Mattmann, Chris A pisze:
Hi Stephane,
This is definitely a good news. Besides very good parsers, Aperture also
has strong support for mime type. I know we also have support for
detecting mime types but at some point and time we may consider using
theirs and focus solely on writing Parsers?
I would be strongly against this mainly due to the fact that there is almost
a 1-to-1 correspondence between having a good mime detection system, and
parsing content.
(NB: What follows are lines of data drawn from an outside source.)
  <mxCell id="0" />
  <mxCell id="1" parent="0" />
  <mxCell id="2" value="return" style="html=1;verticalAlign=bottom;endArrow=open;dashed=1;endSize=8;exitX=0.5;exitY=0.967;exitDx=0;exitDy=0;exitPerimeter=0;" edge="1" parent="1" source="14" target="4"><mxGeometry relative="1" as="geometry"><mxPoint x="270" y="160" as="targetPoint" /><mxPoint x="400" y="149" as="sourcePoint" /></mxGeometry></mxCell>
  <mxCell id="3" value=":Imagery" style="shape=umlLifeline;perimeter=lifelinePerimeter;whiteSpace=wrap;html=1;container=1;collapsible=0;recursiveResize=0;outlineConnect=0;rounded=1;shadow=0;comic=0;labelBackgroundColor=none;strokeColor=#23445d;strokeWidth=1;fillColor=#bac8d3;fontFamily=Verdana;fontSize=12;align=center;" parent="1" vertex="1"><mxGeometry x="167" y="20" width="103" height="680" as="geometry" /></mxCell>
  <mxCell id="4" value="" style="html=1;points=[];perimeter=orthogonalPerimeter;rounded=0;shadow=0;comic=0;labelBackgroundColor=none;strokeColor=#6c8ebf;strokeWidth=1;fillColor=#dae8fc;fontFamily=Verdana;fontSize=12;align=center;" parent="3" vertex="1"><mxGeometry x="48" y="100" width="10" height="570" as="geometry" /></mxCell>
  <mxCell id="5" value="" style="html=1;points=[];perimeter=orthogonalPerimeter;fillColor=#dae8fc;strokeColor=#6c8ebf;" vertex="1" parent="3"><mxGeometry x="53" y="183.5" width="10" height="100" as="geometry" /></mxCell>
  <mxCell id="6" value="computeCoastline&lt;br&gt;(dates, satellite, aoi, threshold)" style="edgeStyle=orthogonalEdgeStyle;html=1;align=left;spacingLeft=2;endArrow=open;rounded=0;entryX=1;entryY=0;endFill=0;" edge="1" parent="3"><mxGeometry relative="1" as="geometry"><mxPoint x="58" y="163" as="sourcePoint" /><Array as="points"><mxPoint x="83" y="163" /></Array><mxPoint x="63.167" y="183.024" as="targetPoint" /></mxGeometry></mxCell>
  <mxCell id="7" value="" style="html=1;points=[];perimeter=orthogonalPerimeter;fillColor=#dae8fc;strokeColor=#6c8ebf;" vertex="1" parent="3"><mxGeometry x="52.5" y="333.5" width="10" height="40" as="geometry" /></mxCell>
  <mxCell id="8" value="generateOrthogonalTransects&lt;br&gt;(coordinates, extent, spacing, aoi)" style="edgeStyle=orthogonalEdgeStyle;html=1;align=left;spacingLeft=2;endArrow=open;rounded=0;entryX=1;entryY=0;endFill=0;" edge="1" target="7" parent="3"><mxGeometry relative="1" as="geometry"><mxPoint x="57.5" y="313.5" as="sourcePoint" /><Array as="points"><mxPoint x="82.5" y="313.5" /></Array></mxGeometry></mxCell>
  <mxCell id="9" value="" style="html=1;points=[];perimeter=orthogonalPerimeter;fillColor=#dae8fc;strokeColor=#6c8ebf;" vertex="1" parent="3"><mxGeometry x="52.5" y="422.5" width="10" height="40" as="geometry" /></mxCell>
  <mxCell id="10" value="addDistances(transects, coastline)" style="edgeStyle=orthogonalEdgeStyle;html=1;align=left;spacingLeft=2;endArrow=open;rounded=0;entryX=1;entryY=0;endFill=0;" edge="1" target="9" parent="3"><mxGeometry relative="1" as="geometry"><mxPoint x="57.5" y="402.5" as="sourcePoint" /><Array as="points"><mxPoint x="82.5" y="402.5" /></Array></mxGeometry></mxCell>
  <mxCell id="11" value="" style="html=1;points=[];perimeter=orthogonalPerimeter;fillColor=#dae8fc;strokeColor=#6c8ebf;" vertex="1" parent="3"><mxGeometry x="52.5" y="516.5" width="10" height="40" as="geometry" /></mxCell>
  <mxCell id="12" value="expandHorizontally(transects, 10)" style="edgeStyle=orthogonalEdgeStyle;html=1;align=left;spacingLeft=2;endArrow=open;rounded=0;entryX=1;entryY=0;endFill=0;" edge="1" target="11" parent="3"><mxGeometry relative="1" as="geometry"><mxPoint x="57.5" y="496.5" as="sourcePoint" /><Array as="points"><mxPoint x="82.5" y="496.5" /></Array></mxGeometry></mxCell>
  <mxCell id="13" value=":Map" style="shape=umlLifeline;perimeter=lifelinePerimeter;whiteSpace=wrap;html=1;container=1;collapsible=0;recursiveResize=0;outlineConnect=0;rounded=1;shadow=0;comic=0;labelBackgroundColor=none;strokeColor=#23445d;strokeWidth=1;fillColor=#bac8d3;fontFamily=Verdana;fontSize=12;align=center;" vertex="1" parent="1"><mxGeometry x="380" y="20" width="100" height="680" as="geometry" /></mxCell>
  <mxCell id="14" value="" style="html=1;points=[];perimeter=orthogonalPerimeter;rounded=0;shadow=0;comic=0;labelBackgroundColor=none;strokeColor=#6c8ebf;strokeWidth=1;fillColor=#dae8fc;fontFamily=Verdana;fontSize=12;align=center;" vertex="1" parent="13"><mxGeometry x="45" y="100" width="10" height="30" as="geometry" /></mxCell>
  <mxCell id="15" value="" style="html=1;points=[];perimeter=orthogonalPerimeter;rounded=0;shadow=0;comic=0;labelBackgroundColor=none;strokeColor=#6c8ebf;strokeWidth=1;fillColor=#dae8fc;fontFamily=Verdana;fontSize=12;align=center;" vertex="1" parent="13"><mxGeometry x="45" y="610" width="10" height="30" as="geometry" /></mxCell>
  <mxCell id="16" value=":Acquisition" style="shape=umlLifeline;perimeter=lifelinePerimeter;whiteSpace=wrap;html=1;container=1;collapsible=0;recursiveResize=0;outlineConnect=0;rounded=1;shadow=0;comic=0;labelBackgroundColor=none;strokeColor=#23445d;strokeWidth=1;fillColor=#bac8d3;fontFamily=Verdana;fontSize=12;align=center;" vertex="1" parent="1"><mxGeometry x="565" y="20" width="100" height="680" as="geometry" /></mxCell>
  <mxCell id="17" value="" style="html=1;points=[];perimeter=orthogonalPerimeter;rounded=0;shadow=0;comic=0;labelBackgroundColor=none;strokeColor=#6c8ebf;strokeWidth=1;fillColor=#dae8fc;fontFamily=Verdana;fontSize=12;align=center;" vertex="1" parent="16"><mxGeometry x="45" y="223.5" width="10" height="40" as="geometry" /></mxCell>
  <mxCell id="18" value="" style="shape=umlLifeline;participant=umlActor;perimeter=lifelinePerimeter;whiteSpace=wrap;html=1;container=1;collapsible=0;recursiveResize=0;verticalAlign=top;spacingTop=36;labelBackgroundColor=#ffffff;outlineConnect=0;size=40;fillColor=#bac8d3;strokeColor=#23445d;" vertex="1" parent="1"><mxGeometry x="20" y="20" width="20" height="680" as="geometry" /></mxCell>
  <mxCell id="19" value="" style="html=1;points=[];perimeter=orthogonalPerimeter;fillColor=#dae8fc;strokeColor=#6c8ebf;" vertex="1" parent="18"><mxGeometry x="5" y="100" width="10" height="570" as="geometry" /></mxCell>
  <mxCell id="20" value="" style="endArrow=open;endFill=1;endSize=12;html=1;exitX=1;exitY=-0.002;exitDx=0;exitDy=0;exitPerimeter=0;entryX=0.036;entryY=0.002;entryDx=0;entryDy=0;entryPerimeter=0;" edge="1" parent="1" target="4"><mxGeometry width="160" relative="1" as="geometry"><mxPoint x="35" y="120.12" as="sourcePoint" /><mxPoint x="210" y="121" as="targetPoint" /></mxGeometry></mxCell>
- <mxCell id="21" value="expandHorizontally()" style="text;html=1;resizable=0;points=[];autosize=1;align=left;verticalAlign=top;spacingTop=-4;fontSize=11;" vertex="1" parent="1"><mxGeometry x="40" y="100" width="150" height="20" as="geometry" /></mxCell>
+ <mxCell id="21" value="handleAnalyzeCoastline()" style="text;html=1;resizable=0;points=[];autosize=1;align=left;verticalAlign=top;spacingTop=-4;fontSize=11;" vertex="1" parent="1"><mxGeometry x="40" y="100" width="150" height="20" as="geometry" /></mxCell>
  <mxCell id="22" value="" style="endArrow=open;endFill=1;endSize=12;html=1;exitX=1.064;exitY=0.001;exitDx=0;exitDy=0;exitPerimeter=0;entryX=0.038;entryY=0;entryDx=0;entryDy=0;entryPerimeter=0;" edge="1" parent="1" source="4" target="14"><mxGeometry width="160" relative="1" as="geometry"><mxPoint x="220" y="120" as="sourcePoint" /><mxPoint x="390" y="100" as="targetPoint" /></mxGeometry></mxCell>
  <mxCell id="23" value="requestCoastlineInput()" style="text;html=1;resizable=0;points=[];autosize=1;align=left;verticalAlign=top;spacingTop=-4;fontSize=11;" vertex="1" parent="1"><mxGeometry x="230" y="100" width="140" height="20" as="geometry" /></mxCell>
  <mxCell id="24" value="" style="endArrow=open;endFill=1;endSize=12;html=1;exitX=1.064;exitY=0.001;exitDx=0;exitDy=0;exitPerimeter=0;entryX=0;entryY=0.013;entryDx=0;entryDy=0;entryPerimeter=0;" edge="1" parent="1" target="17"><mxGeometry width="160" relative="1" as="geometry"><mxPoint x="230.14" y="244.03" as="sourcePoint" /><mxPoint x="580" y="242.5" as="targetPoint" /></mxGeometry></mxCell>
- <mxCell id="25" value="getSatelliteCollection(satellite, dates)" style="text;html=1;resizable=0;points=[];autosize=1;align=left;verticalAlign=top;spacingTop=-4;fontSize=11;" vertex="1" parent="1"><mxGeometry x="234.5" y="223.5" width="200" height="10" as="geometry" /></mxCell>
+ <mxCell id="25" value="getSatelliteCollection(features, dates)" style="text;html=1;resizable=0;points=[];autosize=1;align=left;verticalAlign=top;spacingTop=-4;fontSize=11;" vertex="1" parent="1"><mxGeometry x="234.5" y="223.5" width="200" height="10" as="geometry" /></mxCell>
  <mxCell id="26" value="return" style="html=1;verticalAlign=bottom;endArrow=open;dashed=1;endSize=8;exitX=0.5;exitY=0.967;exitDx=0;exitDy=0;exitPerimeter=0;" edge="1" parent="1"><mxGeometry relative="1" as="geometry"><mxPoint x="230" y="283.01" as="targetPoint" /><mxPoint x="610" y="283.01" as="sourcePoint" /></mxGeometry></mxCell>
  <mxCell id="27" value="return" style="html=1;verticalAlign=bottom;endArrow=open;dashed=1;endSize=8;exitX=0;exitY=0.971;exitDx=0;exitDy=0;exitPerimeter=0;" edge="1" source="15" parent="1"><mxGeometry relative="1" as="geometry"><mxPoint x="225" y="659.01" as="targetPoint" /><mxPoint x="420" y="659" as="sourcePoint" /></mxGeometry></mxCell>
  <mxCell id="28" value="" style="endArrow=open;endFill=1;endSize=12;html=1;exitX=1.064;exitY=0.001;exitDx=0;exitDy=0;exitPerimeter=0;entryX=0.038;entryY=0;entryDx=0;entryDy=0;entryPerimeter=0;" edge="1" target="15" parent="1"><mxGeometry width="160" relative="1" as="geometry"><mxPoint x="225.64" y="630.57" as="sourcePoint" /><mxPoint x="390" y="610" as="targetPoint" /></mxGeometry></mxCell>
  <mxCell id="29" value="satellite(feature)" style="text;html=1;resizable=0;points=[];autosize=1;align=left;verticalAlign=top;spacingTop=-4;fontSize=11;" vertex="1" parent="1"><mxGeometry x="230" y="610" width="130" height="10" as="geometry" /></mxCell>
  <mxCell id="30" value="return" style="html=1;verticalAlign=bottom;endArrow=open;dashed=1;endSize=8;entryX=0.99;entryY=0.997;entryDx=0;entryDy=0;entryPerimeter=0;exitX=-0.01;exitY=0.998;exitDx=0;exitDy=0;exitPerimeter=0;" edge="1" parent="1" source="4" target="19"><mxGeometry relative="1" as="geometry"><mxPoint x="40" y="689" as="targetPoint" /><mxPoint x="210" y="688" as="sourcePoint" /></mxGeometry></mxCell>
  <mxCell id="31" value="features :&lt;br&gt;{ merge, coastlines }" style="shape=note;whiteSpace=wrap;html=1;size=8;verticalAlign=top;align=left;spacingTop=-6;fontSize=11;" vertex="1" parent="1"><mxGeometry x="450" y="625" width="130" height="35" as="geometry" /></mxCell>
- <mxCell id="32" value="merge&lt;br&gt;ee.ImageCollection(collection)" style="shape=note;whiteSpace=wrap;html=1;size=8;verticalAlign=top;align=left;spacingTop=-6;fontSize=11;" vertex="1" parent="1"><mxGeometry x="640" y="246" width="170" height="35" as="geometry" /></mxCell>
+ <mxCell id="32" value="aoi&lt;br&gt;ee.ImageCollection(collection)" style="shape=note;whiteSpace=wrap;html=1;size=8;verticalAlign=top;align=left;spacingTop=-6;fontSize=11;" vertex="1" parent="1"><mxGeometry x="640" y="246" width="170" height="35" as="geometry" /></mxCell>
Tika has a fairly robust mime system based on
freedesktop.org's system and I think there is value in Apache having a good
mime detection system (in fact it was discussed, even before Tika's
inception, to take the Nutch mime type code and turn it into a commons-*
project).
Mime type identification would be the easiest thing to colaborate on,
since in general the interface is identical (put in a byte array and
return a string with the mime type). Both MimeTypeIdentifiers have been
actively maintained and used in production for years. I guess we could
all benefit from pooling the resources.
Clearly Tika MimeTypes and MimeType classes have friendlier API, and
Tika allows new patterns to be added at runtime which aperture doesn't,
but I wonder if anyone tried to assess the real advantages or
disadvantages of tika vs aperture mime type identifier? (number of
recognized types, speed, memory consumption etc.)?
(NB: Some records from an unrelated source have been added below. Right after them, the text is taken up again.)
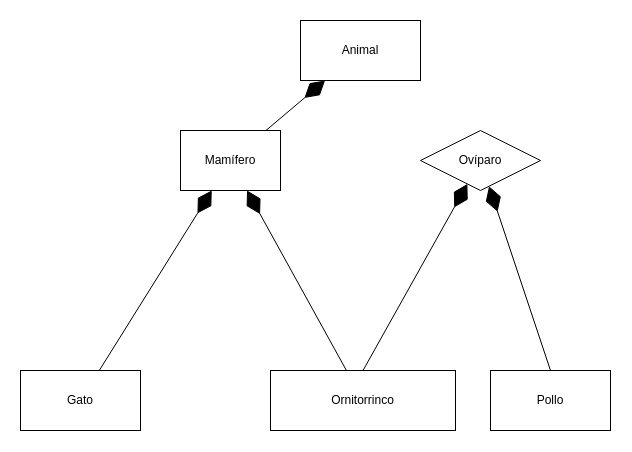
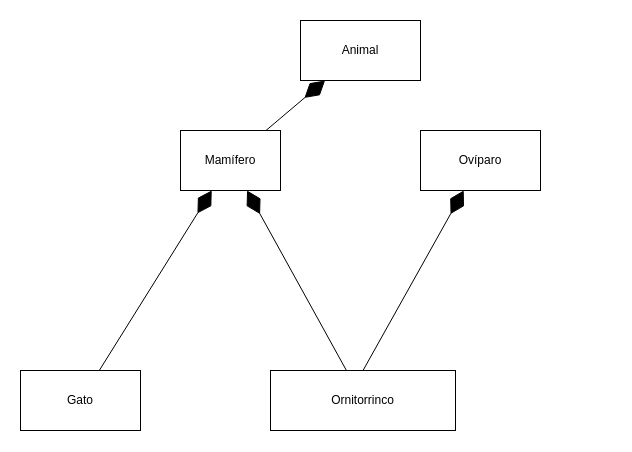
  <mxCell id="0" />
  <mxCell id="1" parent="0" />
  <mxCell id="2" value="Animal" style="rounded=0;whiteSpace=wrap;html=1;" vertex="1" parent="1"><mxGeometry x="300" y="20" width="120" height="60" as="geometry" /></mxCell>
  <mxCell id="3" value="Mamífero" style="rounded=0;whiteSpace=wrap;html=1;" vertex="1" parent="1"><mxGeometry x="180" y="130" width="100" height="60" as="geometry" /></mxCell>
- <mxCell id="4" value="Ovíparo" style="rhombus;whiteSpace=wrap;html=1;" vertex="1" parent="1"><mxGeometry x="420" y="130" width="120" height="60" as="geometry" /></mxCell>
- <mxCell id="5" value="Pollo" style="rounded=0;whiteSpace=wrap;html=1;" vertex="1" parent="1"><mxGeometry x="490" y="370" width="120" height="60" as="geometry" /></mxCell>
+ <mxCell id="4" value="Ovíparo" style="rounded=0;whiteSpace=wrap;html=1;" vertex="1" parent="1"><mxGeometry x="420" y="130" width="120" height="60" as="geometry" /></mxCell>
  <mxCell id="6" value="Gato" style="rounded=0;whiteSpace=wrap;html=1;" vertex="1" parent="1"><mxGeometry x="20" y="370" width="120" height="60" as="geometry" /></mxCell>
  <mxCell id="7" value="Ornitorrinco" style="rounded=0;whiteSpace=wrap;html=1;" vertex="1" parent="1"><mxGeometry x="270" y="370" width="185" height="60" as="geometry" /></mxCell>
  <mxCell id="8" value="" style="endArrow=diamondThin;endFill=1;endSize=24;html=1;rounded=0;exitX=0.5;exitY=0;exitDx=0;exitDy=0;" edge="1" parent="1" source="7" target="4"><mxGeometry width="160" relative="1" as="geometry"><mxPoint x="300" y="320" as="sourcePoint" /><mxPoint x="460" y="320" as="targetPoint" /></mxGeometry></mxCell>
- <mxCell id="9" value="" style="endArrow=diamondThin;endFill=1;endSize=24;html=1;rounded=0;exitX=0.5;exitY=0;exitDx=0;exitDy=0;" edge="1" parent="1" source="5" target="4"><mxGeometry width="160" relative="1" as="geometry"><mxPoint x="300" y="320" as="sourcePoint" /><mxPoint x="460" y="320" as="targetPoint" /></mxGeometry></mxCell>
  <mxCell id="10" value="" style="endArrow=diamondThin;endFill=1;endSize=24;html=1;rounded=0;" edge="1" parent="1" source="6" target="3"><mxGeometry width="160" relative="1" as="geometry"><mxPoint x="300" y="320" as="sourcePoint" /><mxPoint x="460" y="320" as="targetPoint" /></mxGeometry></mxCell>
  <mxCell id="11" value="" style="endArrow=diamondThin;endFill=1;endSize=24;html=1;rounded=0;" edge="1" parent="1" source="3" target="2"><mxGeometry width="160" relative="1" as="geometry"><mxPoint x="300" y="320" as="sourcePoint" /><mxPoint x="460" y="320" as="targetPoint" /></mxGeometry></mxCell>
  <mxCell id="12" value="" style="endArrow=diamondThin;endFill=1;endSize=24;html=1;rounded=0;" edge="1" parent="1" source="7" target="3"><mxGeometry width="160" relative="1" as="geometry"><mxPoint x="260.909" y="140" as="sourcePoint" /><mxPoint x="220" y="300" as="targetPoint" /></mxGeometry></mxCell>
My dream is a project that maintains a single mime type identification
class, but for every single identifiable mime type - there is a test
document that confirms it. Our mimetypes.xml file lists patterns for 162
mime types, yours tika-mimetypes.xml lists patterns for 78 mime types,
but how many can we really recognize - that is an open question.
Apart from that there are three ideas we could explore:
1. An issue of ASCII text files with headers that happen to be magic
numbers for some other type, http://tinyurl.com/66tabh,
2. specific treatment of text/xml mime type, to detect xml-specific mime
types (by DTD,XSD,namespace etc.) http://tinyurl.com/6xolsx
3. specific treatment of ZIP mime type to detect zip-specific mime types
(office 2007, open office, jars etc), without resorting to extensions.
None of this managed to gain critical mass within aperture itself.
I will take a closer look at the Tika MimeTypes class and will get back
to you with something more concrete, but I'd like to know what do you
think about this in general.
Antoni Mylka
[email protected]